Things picked up later in the week when we got the call that our carte di soggiorno were going to be ready to be picked up on Saturday. I woke up full of dread because there is always a price to pay for Italian bureaucracy. However, this time it was only a small price paid in tiny bits of mortification. First, we embarrassed T by picking her up from school. That wasn't all bad since she got to miss a killer test on Dante's Inferno. We asked the bidella/custodian-secretary for the wrong class because we didn't know that last year Italy renumbered the class system and now instead of going 5, 4, 1, 2, 3 it just goes 1, 2, 3, 4, 5. Pazienza, I am still trying to understand who all is running for president in America. The embarrassment was compounded when I made T turn purple by speaking Italian where people T's age could hear me. Finally, we got to the questura/police station where my brain obeyed T's wish for me to speak only in English, I stopped being able to understand anything the agent asked for. The people on the line behind us giggled and groaned while I gave the wrong identity cards at the window, put the wrong finger in the fingerprint machine and dropped stuff. The important thing is that we got it. In a few more years, we should be able to become citizens.

I only somewhat regretted wearing these rings to pick up the documents. I wanted to be rebellious, but, then again, I didn't know we had to take more fingerprints:

What? No one reads English, really. It was interesting shaking hands with T's Latin professor . . .

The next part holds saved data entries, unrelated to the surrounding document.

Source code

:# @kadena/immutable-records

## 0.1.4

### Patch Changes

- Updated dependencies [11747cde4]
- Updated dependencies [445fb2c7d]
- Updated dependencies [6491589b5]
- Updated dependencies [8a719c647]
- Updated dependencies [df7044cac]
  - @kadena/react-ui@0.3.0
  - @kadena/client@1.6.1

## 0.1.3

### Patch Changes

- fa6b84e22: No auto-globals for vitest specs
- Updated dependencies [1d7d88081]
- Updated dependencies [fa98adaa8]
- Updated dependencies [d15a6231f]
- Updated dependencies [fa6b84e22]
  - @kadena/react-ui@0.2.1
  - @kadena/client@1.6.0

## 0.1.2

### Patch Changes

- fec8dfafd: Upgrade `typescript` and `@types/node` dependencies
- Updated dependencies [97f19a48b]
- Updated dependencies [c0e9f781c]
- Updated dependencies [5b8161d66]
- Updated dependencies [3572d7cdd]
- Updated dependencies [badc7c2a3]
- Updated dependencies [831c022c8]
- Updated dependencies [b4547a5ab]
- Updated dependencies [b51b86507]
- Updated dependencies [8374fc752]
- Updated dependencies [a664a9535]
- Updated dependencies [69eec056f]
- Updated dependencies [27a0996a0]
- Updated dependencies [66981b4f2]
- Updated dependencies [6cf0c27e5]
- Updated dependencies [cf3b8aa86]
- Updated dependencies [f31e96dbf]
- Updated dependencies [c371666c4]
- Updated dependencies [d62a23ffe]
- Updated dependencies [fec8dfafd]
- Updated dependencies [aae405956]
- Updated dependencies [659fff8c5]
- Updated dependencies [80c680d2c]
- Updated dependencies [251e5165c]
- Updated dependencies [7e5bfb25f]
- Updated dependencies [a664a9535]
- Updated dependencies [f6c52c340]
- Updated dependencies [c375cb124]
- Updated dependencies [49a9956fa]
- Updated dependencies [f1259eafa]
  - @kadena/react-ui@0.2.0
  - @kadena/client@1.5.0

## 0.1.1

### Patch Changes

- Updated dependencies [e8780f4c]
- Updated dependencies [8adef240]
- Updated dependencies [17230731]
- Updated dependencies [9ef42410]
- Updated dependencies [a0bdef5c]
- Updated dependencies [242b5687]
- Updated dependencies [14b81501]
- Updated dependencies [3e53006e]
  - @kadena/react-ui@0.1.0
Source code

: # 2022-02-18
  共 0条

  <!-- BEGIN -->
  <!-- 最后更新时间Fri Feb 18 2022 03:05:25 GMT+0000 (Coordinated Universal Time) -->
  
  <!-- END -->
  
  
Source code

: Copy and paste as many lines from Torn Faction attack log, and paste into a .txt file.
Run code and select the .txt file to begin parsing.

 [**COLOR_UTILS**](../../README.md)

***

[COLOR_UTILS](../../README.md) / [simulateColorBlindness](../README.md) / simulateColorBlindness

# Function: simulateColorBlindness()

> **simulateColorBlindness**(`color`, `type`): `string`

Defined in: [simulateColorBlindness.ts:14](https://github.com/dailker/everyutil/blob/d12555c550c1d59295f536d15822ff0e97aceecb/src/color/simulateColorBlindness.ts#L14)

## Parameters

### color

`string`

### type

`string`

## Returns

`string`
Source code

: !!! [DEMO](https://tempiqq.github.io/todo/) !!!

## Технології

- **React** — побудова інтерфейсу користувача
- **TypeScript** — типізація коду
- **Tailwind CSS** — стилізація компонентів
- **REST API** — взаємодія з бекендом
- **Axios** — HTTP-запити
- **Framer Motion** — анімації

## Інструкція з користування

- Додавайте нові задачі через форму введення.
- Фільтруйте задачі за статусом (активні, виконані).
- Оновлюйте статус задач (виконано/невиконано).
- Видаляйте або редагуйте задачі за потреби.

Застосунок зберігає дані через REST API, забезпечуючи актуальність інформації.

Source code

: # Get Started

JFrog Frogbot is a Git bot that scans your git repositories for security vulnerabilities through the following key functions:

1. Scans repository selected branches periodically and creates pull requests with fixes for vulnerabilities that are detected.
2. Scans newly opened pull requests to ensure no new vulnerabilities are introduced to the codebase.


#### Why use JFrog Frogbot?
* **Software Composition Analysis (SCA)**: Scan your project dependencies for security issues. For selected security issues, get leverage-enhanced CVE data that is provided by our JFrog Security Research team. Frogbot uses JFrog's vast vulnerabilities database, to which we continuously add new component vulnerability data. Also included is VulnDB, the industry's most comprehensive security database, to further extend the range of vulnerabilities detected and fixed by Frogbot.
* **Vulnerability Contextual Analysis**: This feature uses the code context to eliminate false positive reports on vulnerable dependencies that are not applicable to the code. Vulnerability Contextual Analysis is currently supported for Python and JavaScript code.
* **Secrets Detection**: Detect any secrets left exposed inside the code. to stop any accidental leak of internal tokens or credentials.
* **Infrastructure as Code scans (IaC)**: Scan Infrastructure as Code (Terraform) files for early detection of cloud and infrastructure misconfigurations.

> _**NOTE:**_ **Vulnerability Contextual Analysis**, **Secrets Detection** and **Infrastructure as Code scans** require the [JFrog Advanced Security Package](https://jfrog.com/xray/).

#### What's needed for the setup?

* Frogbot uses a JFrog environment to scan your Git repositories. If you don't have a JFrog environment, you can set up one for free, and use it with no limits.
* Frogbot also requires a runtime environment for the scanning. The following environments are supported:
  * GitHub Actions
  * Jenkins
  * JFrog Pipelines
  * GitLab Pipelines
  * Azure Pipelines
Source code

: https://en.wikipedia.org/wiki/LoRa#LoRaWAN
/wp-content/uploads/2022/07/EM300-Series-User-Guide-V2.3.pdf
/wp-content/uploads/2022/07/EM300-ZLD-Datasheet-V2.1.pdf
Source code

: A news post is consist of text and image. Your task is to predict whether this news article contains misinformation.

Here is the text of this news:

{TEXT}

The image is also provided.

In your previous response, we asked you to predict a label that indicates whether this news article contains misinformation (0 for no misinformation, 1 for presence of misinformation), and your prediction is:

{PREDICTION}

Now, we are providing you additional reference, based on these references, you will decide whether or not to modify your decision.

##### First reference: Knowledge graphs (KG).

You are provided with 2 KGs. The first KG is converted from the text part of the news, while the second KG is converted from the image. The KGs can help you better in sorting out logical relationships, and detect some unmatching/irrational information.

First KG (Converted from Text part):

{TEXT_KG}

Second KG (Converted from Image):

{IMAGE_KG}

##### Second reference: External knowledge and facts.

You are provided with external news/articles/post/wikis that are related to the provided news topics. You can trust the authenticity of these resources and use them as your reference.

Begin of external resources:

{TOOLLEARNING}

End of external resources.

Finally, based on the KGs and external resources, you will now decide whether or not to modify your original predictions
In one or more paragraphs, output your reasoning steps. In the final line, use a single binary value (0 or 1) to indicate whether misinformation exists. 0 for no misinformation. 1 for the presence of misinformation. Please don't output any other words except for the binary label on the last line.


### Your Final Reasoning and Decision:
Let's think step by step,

Speaking of rings, my wedding ring came in the mail so now F and I feel very proud of our little symbolic renaissance:

In other news, we found out that T's friend Giorgia's apartment is owned by a Count. This is good because he has many beautiful apartments and he is loaded and he likes to rent to foreigners. The bad news was that the perfectly located, gigantic, affordable, top floor apartment with a terrace and a parking spot, right above theirs is being shown to another family before us. If they want it - and why wouldn't they? - we won't even get in to see it. However, even if we don't get the magical unicorn apartment that is the stuff legends are made of, I hope to score this contact and eventually find the home of our dreams. I may be down and menopausal, but I'm not out. There is still hope.

This is a good contact to have in Lucca:

Then T and I celebrated with a sunset walk on the walls. The photo below makes me laugh because of all of the tension in my hand. She was saying to me, Hurry up, it's crowded up here. Let's hide behind this tree and get it over with. Hence, my little pterodactyl claw.